PROBLEM REQUIREMENTS:
Word for word, transcribe the data below from the line with "穿越投資智慧的廣闊領域的旅程甚至會讓最熱衷的學習者感" to the line with "Aviso Legal", keeping both of those lines.

─── DATA FOR REVIEW ───

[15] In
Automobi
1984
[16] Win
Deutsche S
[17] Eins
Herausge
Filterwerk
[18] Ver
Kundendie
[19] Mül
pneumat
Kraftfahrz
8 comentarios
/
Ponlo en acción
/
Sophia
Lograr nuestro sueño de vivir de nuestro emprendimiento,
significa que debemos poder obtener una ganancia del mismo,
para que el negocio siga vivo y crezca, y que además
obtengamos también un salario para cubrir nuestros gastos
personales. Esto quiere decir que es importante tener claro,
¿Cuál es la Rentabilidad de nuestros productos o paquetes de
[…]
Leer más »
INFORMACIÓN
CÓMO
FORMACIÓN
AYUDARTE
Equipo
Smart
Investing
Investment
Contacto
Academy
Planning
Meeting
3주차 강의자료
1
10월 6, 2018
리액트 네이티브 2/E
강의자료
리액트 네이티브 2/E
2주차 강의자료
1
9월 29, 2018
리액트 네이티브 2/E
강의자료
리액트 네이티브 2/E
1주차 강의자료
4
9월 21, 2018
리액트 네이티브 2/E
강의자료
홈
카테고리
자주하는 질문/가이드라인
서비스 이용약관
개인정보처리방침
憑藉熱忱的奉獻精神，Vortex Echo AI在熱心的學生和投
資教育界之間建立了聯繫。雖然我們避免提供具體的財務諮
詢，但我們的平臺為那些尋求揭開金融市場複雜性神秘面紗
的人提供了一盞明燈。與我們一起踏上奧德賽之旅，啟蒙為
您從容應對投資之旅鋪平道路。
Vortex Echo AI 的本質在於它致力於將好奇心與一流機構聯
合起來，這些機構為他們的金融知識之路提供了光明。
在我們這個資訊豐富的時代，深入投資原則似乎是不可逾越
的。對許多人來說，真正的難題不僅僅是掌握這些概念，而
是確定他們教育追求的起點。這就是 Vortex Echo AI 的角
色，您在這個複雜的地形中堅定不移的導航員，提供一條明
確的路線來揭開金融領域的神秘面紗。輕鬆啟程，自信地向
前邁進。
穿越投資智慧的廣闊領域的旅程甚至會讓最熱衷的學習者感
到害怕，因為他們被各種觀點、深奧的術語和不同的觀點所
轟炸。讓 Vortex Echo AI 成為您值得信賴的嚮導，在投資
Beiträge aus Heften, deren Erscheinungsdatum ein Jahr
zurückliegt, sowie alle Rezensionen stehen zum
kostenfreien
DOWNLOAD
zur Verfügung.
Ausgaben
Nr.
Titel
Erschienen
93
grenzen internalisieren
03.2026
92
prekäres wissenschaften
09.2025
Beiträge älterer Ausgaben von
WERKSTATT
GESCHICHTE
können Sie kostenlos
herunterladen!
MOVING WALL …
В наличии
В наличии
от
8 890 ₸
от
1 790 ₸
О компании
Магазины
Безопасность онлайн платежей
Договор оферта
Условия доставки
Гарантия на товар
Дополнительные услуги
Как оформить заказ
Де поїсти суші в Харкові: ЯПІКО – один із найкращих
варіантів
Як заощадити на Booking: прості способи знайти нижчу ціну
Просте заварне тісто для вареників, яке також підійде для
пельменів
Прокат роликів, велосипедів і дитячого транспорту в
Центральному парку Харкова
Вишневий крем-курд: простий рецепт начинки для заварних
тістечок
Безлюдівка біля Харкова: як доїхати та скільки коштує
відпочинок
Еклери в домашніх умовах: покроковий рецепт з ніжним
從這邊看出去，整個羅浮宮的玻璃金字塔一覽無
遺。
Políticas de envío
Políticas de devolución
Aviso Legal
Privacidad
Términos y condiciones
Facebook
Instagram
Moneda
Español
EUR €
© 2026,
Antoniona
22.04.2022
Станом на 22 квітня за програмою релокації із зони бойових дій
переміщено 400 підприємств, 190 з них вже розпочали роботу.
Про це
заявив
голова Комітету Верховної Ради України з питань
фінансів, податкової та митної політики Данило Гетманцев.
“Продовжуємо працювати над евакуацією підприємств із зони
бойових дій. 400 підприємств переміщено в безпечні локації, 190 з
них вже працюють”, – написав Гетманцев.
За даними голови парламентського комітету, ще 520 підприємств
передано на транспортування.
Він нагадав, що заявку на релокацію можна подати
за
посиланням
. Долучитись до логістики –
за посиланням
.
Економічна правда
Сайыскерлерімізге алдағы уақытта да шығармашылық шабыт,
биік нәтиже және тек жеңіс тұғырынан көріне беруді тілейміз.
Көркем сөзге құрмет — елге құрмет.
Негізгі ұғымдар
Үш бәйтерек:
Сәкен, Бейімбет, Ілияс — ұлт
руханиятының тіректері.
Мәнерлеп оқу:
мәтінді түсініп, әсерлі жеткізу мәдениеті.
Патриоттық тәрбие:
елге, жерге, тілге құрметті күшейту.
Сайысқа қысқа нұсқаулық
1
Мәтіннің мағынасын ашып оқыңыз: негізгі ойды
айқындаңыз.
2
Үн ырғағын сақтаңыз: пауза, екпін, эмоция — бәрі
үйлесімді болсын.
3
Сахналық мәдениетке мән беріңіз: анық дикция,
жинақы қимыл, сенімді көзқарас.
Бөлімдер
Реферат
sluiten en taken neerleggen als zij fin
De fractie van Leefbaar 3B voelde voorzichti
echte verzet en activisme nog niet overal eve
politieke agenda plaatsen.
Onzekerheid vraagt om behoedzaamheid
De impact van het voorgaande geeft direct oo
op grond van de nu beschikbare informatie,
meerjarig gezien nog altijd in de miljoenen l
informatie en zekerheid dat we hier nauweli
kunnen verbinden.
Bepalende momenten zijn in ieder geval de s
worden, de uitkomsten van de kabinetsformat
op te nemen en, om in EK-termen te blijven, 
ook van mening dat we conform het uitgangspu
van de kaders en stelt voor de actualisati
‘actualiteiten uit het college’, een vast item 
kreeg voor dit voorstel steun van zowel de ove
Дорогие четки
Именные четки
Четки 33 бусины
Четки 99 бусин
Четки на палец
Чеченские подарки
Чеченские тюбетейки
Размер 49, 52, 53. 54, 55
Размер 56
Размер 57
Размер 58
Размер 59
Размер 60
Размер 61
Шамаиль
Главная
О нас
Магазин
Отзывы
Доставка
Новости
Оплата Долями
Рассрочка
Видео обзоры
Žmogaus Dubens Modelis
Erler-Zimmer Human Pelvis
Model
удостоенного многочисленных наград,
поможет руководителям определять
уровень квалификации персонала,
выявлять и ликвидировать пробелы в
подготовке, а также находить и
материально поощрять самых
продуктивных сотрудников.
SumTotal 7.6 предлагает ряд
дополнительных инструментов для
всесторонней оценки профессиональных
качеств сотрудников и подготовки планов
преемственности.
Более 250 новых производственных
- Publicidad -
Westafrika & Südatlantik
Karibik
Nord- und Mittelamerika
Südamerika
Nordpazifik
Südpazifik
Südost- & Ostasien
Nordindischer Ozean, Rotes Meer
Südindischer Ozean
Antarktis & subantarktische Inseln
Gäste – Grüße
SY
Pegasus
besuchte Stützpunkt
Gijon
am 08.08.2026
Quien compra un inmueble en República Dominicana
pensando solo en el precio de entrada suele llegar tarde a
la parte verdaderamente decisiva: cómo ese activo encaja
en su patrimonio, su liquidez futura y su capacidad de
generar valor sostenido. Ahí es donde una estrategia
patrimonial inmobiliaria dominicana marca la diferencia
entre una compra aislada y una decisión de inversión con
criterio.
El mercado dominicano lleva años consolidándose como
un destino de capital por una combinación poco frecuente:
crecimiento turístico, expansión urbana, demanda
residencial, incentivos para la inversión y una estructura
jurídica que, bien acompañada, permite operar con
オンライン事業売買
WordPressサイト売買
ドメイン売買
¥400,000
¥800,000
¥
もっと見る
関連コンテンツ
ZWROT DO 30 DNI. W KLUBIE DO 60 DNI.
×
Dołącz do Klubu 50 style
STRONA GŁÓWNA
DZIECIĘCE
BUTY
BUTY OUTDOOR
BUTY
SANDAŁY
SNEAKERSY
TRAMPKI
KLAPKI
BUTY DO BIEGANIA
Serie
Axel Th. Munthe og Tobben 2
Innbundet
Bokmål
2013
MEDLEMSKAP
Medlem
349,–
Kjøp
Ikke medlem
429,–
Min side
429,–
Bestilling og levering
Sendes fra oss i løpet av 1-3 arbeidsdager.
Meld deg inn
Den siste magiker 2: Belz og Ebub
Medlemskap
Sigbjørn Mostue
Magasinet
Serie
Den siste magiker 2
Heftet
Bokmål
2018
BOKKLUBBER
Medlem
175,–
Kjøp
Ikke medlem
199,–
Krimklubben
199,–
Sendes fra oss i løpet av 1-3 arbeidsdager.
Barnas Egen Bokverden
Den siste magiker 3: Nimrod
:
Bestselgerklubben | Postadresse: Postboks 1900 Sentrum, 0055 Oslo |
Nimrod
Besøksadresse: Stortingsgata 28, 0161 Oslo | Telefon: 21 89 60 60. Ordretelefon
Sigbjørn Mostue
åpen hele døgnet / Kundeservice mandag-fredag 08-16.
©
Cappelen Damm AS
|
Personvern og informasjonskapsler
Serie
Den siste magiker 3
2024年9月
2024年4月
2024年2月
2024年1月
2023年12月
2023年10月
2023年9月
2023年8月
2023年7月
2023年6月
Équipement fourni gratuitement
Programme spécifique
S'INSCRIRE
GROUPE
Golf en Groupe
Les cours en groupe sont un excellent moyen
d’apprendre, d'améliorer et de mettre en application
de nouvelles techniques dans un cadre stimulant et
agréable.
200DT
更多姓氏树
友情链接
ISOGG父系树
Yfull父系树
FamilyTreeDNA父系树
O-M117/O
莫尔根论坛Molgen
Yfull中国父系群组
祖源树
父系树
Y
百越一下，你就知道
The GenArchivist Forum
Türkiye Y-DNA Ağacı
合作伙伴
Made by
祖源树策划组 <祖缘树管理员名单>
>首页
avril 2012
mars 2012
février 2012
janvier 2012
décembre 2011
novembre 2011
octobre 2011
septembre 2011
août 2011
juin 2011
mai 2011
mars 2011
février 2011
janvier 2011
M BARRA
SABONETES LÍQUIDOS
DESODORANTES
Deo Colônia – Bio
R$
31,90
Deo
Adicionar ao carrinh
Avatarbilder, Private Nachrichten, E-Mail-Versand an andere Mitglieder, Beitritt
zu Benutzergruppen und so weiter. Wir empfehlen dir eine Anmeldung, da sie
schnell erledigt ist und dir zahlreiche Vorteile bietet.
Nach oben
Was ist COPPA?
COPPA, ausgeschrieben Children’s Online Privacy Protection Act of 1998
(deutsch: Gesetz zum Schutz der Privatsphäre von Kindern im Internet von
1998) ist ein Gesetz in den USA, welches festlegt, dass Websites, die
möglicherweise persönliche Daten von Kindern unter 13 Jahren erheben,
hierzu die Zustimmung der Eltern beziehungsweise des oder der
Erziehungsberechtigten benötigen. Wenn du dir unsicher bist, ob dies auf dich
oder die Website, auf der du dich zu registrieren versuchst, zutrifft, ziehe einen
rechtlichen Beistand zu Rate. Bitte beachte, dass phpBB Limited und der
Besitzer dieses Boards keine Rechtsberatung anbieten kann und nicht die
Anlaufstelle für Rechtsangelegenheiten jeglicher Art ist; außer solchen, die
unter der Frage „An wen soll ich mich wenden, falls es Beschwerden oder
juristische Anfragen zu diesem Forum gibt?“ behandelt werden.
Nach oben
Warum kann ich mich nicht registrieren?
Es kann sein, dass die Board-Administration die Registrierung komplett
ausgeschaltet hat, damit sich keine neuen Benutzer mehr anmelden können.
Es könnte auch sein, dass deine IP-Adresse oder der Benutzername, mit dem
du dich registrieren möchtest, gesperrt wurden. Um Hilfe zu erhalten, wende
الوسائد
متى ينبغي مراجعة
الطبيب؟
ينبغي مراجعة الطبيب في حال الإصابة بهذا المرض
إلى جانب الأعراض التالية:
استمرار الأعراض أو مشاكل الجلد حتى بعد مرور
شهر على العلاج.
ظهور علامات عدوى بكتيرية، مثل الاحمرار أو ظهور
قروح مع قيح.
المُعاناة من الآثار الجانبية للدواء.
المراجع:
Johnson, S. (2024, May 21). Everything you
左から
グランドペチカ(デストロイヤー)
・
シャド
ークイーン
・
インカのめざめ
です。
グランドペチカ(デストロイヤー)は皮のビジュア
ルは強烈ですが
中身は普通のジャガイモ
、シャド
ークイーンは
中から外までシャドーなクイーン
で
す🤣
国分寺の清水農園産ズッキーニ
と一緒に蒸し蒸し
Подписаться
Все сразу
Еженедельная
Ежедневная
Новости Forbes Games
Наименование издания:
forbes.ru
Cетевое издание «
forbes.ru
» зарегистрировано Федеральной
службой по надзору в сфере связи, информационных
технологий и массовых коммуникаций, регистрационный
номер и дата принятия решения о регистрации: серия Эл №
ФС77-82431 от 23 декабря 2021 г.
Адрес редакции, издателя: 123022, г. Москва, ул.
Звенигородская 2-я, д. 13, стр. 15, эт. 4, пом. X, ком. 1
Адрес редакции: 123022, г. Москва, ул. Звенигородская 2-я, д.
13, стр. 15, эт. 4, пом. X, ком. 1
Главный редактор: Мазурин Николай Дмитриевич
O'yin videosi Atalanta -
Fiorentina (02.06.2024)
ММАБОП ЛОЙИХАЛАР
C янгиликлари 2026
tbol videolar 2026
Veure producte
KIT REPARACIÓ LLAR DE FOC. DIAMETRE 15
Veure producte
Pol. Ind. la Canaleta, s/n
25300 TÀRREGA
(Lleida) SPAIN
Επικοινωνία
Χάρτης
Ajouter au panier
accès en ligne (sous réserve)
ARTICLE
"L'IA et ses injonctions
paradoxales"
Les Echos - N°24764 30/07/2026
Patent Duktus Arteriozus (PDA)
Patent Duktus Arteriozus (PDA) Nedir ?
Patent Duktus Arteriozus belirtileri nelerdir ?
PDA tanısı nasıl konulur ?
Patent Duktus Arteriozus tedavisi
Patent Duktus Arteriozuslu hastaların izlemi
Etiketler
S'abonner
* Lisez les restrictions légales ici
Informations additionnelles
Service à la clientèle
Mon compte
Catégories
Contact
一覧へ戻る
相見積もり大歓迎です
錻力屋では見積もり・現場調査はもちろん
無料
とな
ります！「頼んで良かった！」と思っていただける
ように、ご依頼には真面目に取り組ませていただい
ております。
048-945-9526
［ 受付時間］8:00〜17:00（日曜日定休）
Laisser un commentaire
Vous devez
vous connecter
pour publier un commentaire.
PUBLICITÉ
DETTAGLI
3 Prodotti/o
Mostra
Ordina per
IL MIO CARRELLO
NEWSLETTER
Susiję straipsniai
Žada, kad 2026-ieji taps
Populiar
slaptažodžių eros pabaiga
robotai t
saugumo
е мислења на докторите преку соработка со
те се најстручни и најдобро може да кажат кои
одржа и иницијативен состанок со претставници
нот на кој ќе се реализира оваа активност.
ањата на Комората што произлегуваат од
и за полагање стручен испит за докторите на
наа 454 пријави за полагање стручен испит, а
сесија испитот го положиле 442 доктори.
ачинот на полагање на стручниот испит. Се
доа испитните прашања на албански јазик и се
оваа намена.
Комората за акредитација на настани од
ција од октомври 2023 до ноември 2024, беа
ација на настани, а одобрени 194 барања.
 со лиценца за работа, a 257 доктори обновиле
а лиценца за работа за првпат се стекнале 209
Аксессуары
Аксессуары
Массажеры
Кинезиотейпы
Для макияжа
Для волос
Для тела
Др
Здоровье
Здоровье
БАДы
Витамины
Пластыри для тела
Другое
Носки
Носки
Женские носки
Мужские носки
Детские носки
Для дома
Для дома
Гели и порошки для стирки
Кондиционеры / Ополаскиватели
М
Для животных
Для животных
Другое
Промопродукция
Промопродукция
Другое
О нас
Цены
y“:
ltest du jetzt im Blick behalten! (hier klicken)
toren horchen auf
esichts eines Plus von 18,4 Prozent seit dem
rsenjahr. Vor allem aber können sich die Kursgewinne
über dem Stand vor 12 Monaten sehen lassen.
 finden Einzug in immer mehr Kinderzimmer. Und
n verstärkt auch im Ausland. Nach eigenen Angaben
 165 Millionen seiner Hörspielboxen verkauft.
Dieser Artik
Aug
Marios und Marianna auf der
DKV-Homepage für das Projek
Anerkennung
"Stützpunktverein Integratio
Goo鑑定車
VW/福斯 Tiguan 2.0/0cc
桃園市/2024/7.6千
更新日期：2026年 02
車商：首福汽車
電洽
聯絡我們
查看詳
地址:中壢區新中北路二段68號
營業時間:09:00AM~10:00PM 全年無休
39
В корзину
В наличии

───

YOUR RESPONSE:
穿越投資智慧的廣闊領域的旅程甚至會讓最熱衷的學習者感
到害怕，因為他們被各種觀點、深奧的術語和不同的觀點所
轟炸。讓 Vortex Echo AI 成為您值得信賴的嚮導，在投資
Beiträge aus Heften, deren Erscheinungsdatum ein Jahr
zurückliegt, sowie alle Rezensionen stehen zum
kostenfreien
DOWNLOAD
zur Verfügung.
Ausgaben
Nr.
Titel
Erschienen
93
grenzen internalisieren
03.2026
92
prekäres wissenschaften
09.2025
Beiträge älterer Ausgaben von
WERKSTATT
GESCHICHTE
können Sie kostenlos
herunterladen!
MOVING WALL …
В наличии
В наличии
от
8 890 ₸
от
1 790 ₸
О компании
Магазины
Безопасность онлайн платежей
Договор оферта
Условия доставки
Гарантия на товар
Дополнительные услуги
Как оформить заказ
Де поїсти суші в Харкові: ЯПІКО – один із найкращих
варіантів
Як заощадити на Booking: прості способи знайти нижчу ціну
Просте заварне тісто для вареників, яке також підійде для
пельменів
Прокат роликів, велосипедів і дитячого транспорту в
Центральному парку Харкова
Вишневий крем-курд: простий рецепт начинки для заварних
тістечок
Безлюдівка біля Харкова: як доїхати та скільки коштує
відпочинок
Еклери в домашніх умовах: покроковий рецепт з ніжним
從這邊看出去，整個羅浮宮的玻璃金字塔一覽無
遺。
Políticas de envío
Políticas de devolución
Aviso Legal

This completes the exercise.